That Enlightenment Buzz

Read Time:
1m 58sec

“Caffeine and the Coming of the Enlightenment” by Roger Schmidt, in Raritan (Summer 2003), Rutgers University, 31 Mine St., New Brunswick, N.J. 08903.

“Short, O short then be thy reign/ And give us to the world again!” That’s the great Samuel Johnson, flinging his defiance at sleep during one of his famous nocturnal excursions, in 1753. The storied man of en­ment.

Sleep in the pre-caffeine era was different in quantity and character. In 1630, a sermonizing John Donne told the king of England that sleep was “shaking hands with God,” reflecting the general view that slumber opened the door to contact with the divine. Schmidt says that in the days before caffeine—and advances in lighting and mechanical clocks, which also came along in the mid-17th century—people slept for eight hours, often punctuated by a waking interval of an hour or so that established a more intimate connection to the world of spirits.

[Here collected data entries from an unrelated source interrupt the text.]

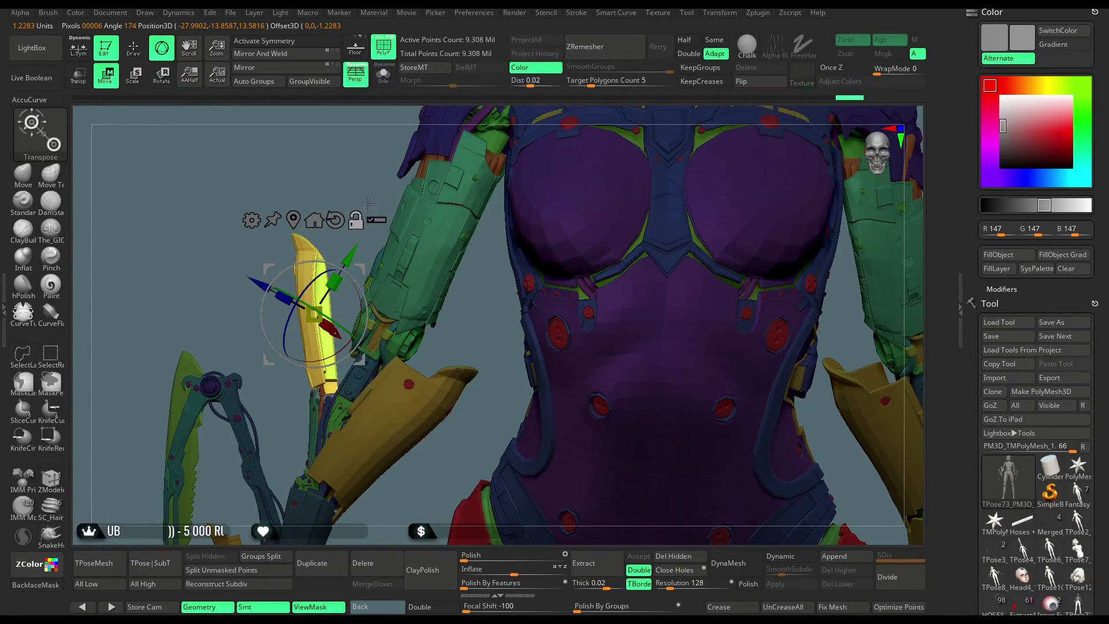
mouse_move(352, 195)
left_mouse_down()
mouse_move(279, 301)
mouse_move(340, 304)
left_mouse_up()
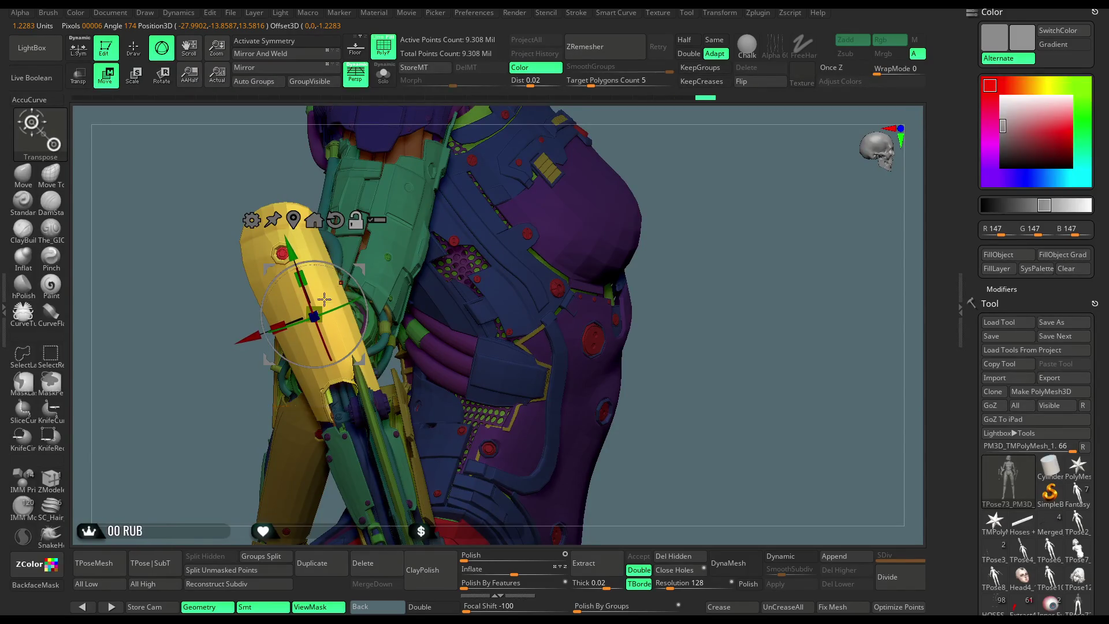
mouse_move(249, 341)
left_mouse_down()
mouse_move(371, 293)
mouse_move(367, 270)
left_mouse_up()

By Johnson’s time, however, sleep seemed almost a sin. In 1728, clergyman John Law denounced it as “the poorest, dullest refreshment of the body,” one that produced either “insensibility” or “the folly of dreams.” He excoriated the Christian who chose to “enlarge the slothful indulgence of sleep, rather than be early at his devotions to God.” A few years later, Benjamin Franklin famously reminded slugabeds that time is money. In 1798, John Wesley, the founder of Methodism, advised his followers that six hours of sleep a night was sufficient. He also commissioned an oversized teapot from Josiah Wedgewood.

Coffee and tea permeate the Enlight­enment’s intellectual scene. Many of the era’s leading figures can be seen reading and writing far into the night, feverishly chipping away at the old order’s verities. Johnson himself was known to polish off 24 cups of tea at a sitting. Alexander Pope complained that he could not sleep (“Fools rush into my Head, and so I write”), and William Hogarth’s prints are littered with sleep-deprived characters dozing at work and play. It was in 1758, according to the Oxford English Dictionary, that the word insomnia entered the English language.

What, asks Schmidt, did the new regime of caffeine, clocks, and clerics promote? Rationalism, work, productivity—and the decline of dreaming.